'Happily ever after'

Bringing a spiritual perspective to daily life

Is there a "happily ever after" for Joe Millionaire or for Trista, the Bachelorette? Is everlasting joy just an illusive fairy tale, or a real possibility?

We would love to think that happy endings mean lasting joy and that the lovers will walk blissfully into the sunset of life.

But happy endings begin with happy "nows." They appear in attitudes and daily choices that are lasting and valuable. We each have opportunities every day to improve our tomorrows by improving our nows. With each intelligent and more spiritually based choice we make, our lives begin to reflect a higher standard that will not be lost. Whatever is selfish or merely sense-based isn't lasting, but by its very nature must change. Many of us learn this the hard way. I did.

When I was 16, my newly divorced parents were reeling with the challenges of trying to figure out how to start their lives over. It was tough for my folks to provide guidance for us three kids when their world was spiraling out of control. I went elsewhere for love and ended up making some poor choices. By age 17 I had a young child to raise and a very poor sense of who I was or where I was going.

I began looking for something or someone to make me feel fulfilled. I looked for love in all the wrong places, as the song goes, until my foolish choices sent me into a pit of despair, drug use, and fear, with no future in sight.

At a particularly low point, my boyfriend's mother, Grace, gave me a book to read.
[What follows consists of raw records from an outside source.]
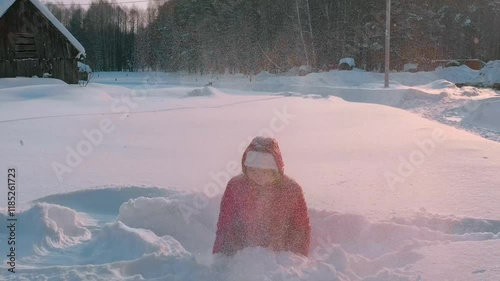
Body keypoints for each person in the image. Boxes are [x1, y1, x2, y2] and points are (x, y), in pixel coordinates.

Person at [213, 136, 310, 256]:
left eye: (265, 171)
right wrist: (221, 258)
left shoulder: (291, 190)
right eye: (253, 170)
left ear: (276, 171)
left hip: (280, 256)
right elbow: (225, 224)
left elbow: (300, 228)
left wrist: (298, 258)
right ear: (246, 168)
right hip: (243, 253)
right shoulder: (236, 187)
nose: (259, 176)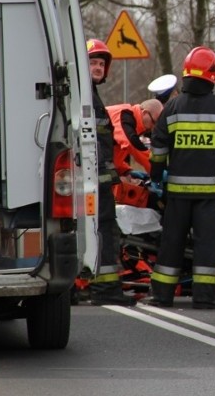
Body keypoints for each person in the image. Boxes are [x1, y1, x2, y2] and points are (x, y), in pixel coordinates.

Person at [147, 46, 215, 309]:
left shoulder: (172, 108)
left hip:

I had no love for books and had never read one from cover to cover, but Grace was a kind and vibrant woman, so I accepted the book.

I didn't think much about it until another desperate moment caused me to remember the promise that Grace made to me when she handed me "Science and Health with Key to the Scriptures" by Mary Baker Eddy. She told me that it would change my life. By then, my life was pretty messed up, and I was tired of suffering, so I decided to read that little book, hoping for a change.

The first time I opened it, I turned at random to a passage about an old man who was an actor. (I was an entertainer then.) This man sat aching in his chair until his cue was spoken, and then he was able to jump up and move around with the same vigor as the youngest member of the cast (see pg. 261). I totally understood what this book was talking about. The demand to play his part caused him to lose himself in the joy of his acting. The freedom that brought him was something I had experienced when I was on stage. I found that I could hit notes I was unable to hit in rehearsal.

This book was so right on, and it spoke to me. I continued reading it night and day. It became a close friend and guide. I loved the natural transformation of my thought, and therefore of my experience, that took place as I read and studied the book in conjunction with the Bible. Fulfillment and lasting relationships were the natural result of better thinking. It was wonderful.

Soon I began to discover the love I yearned for and where the "happily ever after" I hoped for is found. They couldn't be lost in the mistakes of my past or the troubles of my parents. Nor did I have to wait for some time in the elusive future to find the fulfillment I longed for.

I realized and continue to discover, many years later, that everything a person hopes for is in the now of his or her God-given nature. It is part of our package as the individual expression of God to be complete in the continuously unfolding "nows" of life.

The opening line of Science and Health reads: "To those leaning on the sustaining infinite, to-day is big with blessings." This is a real "now" statement we can prove in our lives today.

We are loved by our Creator and worthy of all that we hope for. The music of our lives is a masterpiece of originality and beauty. We don't have to wait for someone or something outside to find our "happily ever after"; we can find it now as children of the one God. In that discovery, we are blessed ever after.

I know the thoughts that I think toward you, saith the Lord, thoughts of peace, and not of evil, to give you an expected end.